▶ Task brief
Find and copy each line of the records where the string "งพากย" shows up.

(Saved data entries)
_ _ _ _ _ _ _
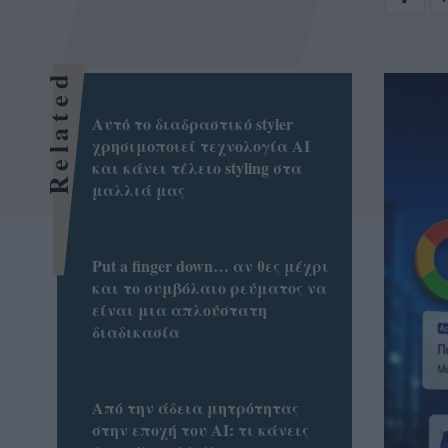
Related
Αυτό το διαδραστικό styler
χρησιμοποιεί τεχνολογία AI
και κάνει τέλειο styling στα
μαλλιά μας
Put a finger down… αν θες μέχρι
και το συμβόλαιο ρεύματος να
είναι μια απλούστατη
διαδικασία
Από την άδεια μητρότητας
στην εποχή του AI: τι κάνεις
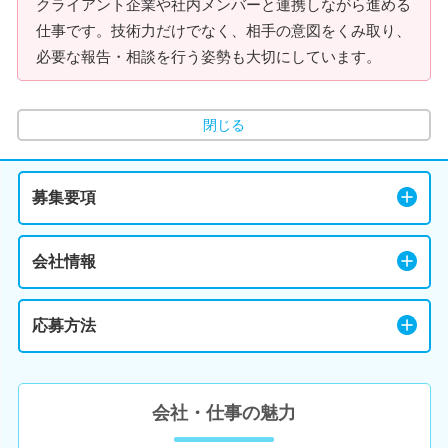
クライアント企業や社内メンバーと連携しながら進める
仕事です。技術力だけでなく、相手の意図をくみ取り、
必要な報告・相談を行う姿勢も大切にしています。
閉じる
募集要項
会社情報
応募方法
会社・仕事の魅力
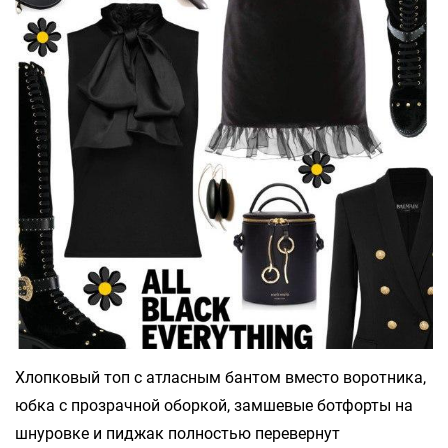
Хлопковый топ с атласным бантом вместо воротника,
юбка с прозрачной оборкой, замшевые ботфорты на
шнуровке и пиджак полностью перевернут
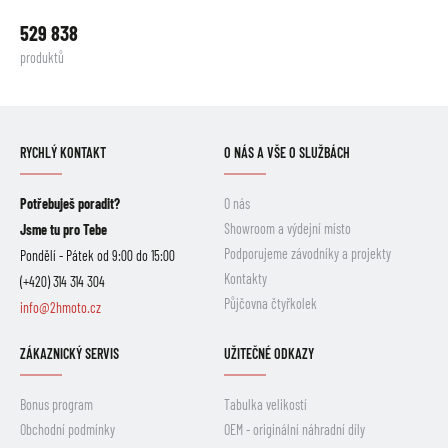
529 838
produktů
RYCHLÝ KONTAKT
O NÁS A VŠE O SLUŽBÁCH
Potřebuješ poradit?
O nás
Showroom a výdejní místo
Jsme tu pro Tebe
Podporujeme závodníky a projekty
Pondělí - Pátek od 9:00 do 15:00
Kontakty
(+420) 314 314 304
Půjčovna čtyřkolek
info@2hmoto.cz
ZÁKAZNICKÝ SERVIS
UŽITEČNÉ ODKAZY
Bonus program
Tabulka velikostí
Obchodní podmínky
OEM - originální náhradní díly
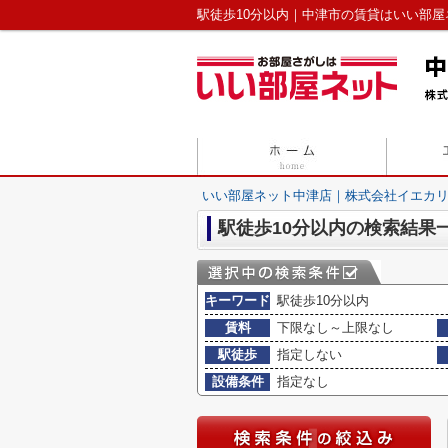
駅徒歩10分以内｜中津市の賃貸はいい部
いい部屋ネット中津店｜株式会社イエカ
駅徒歩10分以内の検索結果
キーワード
駅徒歩10分以内
賃料
下限なし～上限なし
駅徒歩
指定しない
設備条件
指定なし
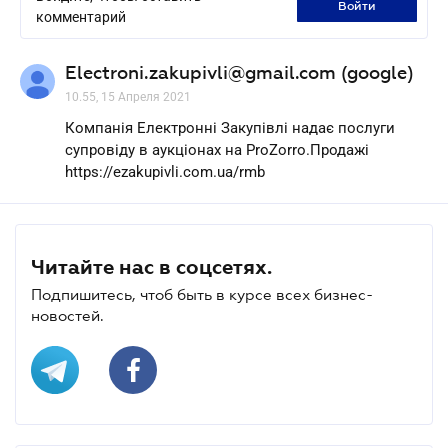
войти
комментарий
Electroni.zakupivli@gmail.com (google)
10.55, 15 Апреля 2021
Компанія Електронні Закупівлі надає послуги
супровіду в аукціонах на ProZorro.Продажі
https://ezakupivli.com.ua/rmb
Читайте нас в соцсетях.
Подпишитесь, чтоб быть в курсе всех бизнес-
новостей.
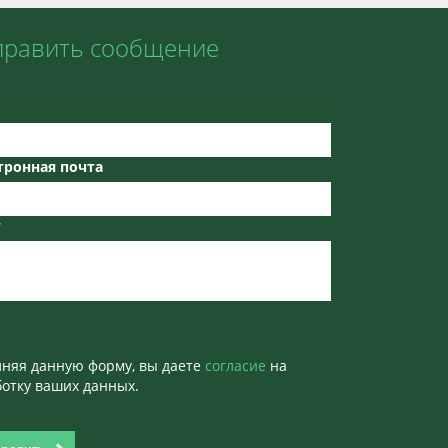
править сообщение
тронная почта
т
лняя данную форму, вы даете
согласие
на
отку ваших данных.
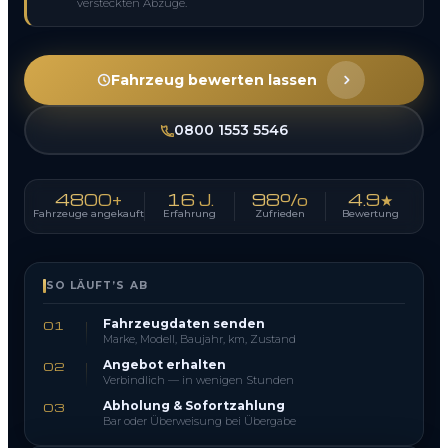
versteckten Abzüge.
Fahrzeug bewerten lassen
0800 1553 5546
4800+
16 J.
98%
4.9★
Fahrzeuge angekauft
Erfahrung
Zufrieden
Bewertung
SO LÄUFT’S AB
Fahrzeugdaten senden
01
Marke, Modell, Baujahr, km, Zustand
Angebot erhalten
02
Verbindlich — in wenigen Stunden
Abholung & Sofortzahlung
03
Bar oder Überweisung bei Übergabe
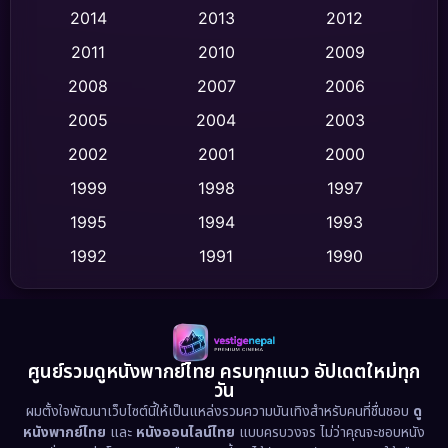
2014
2013
2012
Coming-of-age ชีวิตวัยรุ่น
(62)
2011
2010
2009
Crime อาชญากรรม
(513)
2008
2007
2006
2005
2004
2003
Cult Film
(4)
2002
2001
2000
Culture
(9)
1999
1998
1997
Dance เต้น
1995
1994
1993
(10)
1992
1991
1990
Detective สืบสวน
(59)
1989
1988
1986
Detective สืบสวน
(73)
1985
1983
1982
1981
1978
1974
Disaster
(13)
ศูนย์รวมดูหนังพากย์ไทย ครบทุกแนว อัปเดตใหม่ทุก
วัน
1971
1962
Disney+
(5)
ผมตั้งใจพัฒนาเว็บไซต์นี้ให้เป็นแหล่งรวมความบันเทิงสำหรับคนที่ชื่นชอบ
ดู
หนังพากย์ไทย
และ
หนังออนไลน์ไทย
แบบครบวงจร ไม่ว่าคุณจะชอบหนัง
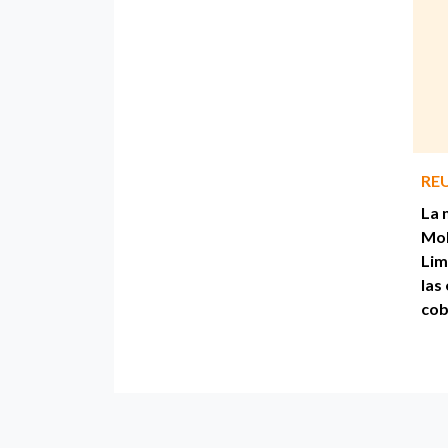
RE
La 
Mo
Lim
las
cob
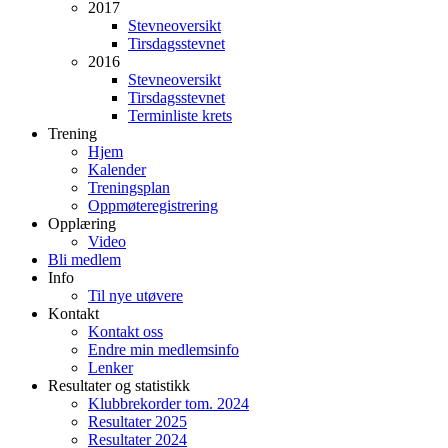
2017
Stevneoversikt
Tirsdagsstevnet
2016
Stevneoversikt
Tirsdagsstevnet
Terminliste krets
Trening
Hjem
Kalender
Treningsplan
Oppmøteregistrering
Opplæring
Video
Bli medlem
Info
Til nye utøvere
Kontakt
Kontakt oss
Endre min medlemsinfo
Lenker
Resultater og statistikk
Klubbrekorder tom. 2024
Resultater 2025
Resultater 2024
_ _ _ _ _ _ _
▶ Answer for this exercise
ศูนย์รวมดูหนังพากย์ไทย ครบทุกแนว อัปเดตใหม่ทุก
หนังพากย์ไทย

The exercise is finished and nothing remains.